**Dataset entries:**
+++

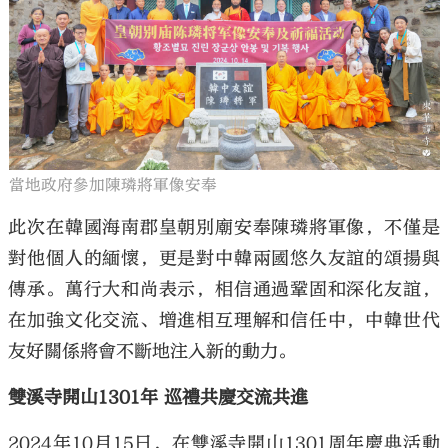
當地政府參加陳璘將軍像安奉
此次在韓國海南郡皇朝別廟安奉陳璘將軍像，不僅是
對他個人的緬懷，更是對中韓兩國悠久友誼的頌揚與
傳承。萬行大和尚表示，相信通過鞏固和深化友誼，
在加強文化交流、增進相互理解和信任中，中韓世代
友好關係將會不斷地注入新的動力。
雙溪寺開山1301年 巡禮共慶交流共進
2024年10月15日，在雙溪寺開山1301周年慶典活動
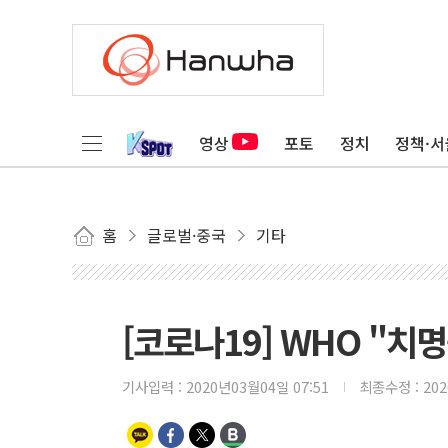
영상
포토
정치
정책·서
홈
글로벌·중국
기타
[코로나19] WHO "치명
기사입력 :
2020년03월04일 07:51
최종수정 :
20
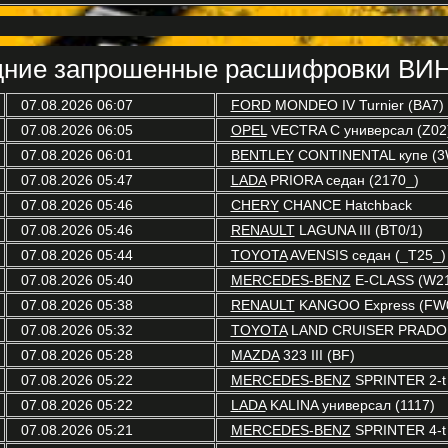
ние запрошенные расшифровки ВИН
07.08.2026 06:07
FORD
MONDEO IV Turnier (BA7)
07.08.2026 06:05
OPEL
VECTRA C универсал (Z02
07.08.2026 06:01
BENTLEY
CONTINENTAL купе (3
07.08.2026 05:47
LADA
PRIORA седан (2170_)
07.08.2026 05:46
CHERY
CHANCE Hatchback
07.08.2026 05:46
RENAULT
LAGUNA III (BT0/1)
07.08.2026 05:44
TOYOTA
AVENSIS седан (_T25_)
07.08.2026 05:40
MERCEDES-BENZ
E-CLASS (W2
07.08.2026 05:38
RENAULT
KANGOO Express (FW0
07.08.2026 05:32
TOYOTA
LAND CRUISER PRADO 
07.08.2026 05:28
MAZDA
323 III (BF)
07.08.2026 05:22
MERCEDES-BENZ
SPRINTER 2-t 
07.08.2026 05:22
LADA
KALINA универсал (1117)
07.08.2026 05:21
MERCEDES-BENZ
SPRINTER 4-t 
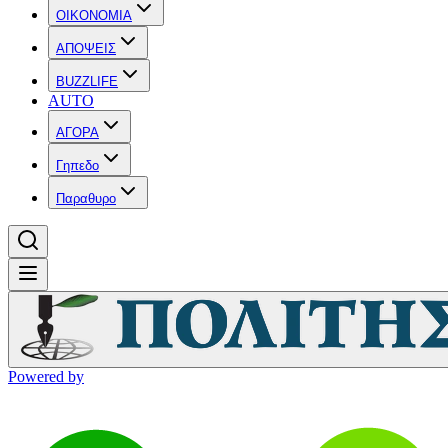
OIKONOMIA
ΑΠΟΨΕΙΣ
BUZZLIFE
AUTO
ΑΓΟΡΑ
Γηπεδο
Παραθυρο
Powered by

+++

**Goal of the exercise:** Write out, word for word, all of the text in the records above, and leave the pictures out of your answer.

**Result below:**
當地政府參加陳璘將軍像安奉
此次在韓國海南郡皇朝別廟安奉陳璘將軍像，不僅是
對他個人的緬懷，更是對中韓兩國悠久友誼的頌揚與
傳承。萬行大和尚表示，相信通過鞏固和深化友誼，
在加強文化交流、增進相互理解和信任中，中韓世代
友好關係將會不斷地注入新的動力。
雙溪寺開山1301年 巡禮共慶交流共進
2024年10月15日，在雙溪寺開山1301周年慶典活動
영상
포토
정치
정책·서
홈
글로벌·중국
기타
[코로나19] WHO "치명
기사입력 :
2020년03월04일 07:51
최종수정 :
20
ние запрошенные расшифровки ВИН
07.08.2026 06:07
FORD
MONDEO IV Turnier (BA7)
07.08.2026 06:05
OPEL
VECTRA C универсал (Z02
07.08.2026 06:01
BENTLEY
CONTINENTAL купе (3
07.08.2026 05:47
LADA
PRIORA седан (2170_)
07.08.2026 05:46
CHERY
CHANCE Hatchback
07.08.2026 05:46
RENAULT
LAGUNA III (BT0/1)
07.08.2026 05:44
TOYOTA
AVENSIS седан (_T25_)
07.08.2026 05:40
MERCEDES-BENZ
E-CLASS (W2
07.08.2026 05:38
RENAULT
KANGOO Express (FW0
07.08.2026 05:32
TOYOTA
LAND CRUISER PRADO 
07.08.2026 05:28
MAZDA
323 III (BF)
07.08.2026 05:22
MERCEDES-BENZ
SPRINTER 2-t 
07.08.2026 05:22
LADA
KALINA универсал (1117)
07.08.2026 05:21
MERCEDES-BENZ
SPRINTER 4-t 
OIKONOMIA
ΑΠΟΨΕΙΣ
BUZZLIFE
AUTO
ΑΓΟΡΑ
Γηπεδο
Παραθυρο
Powered by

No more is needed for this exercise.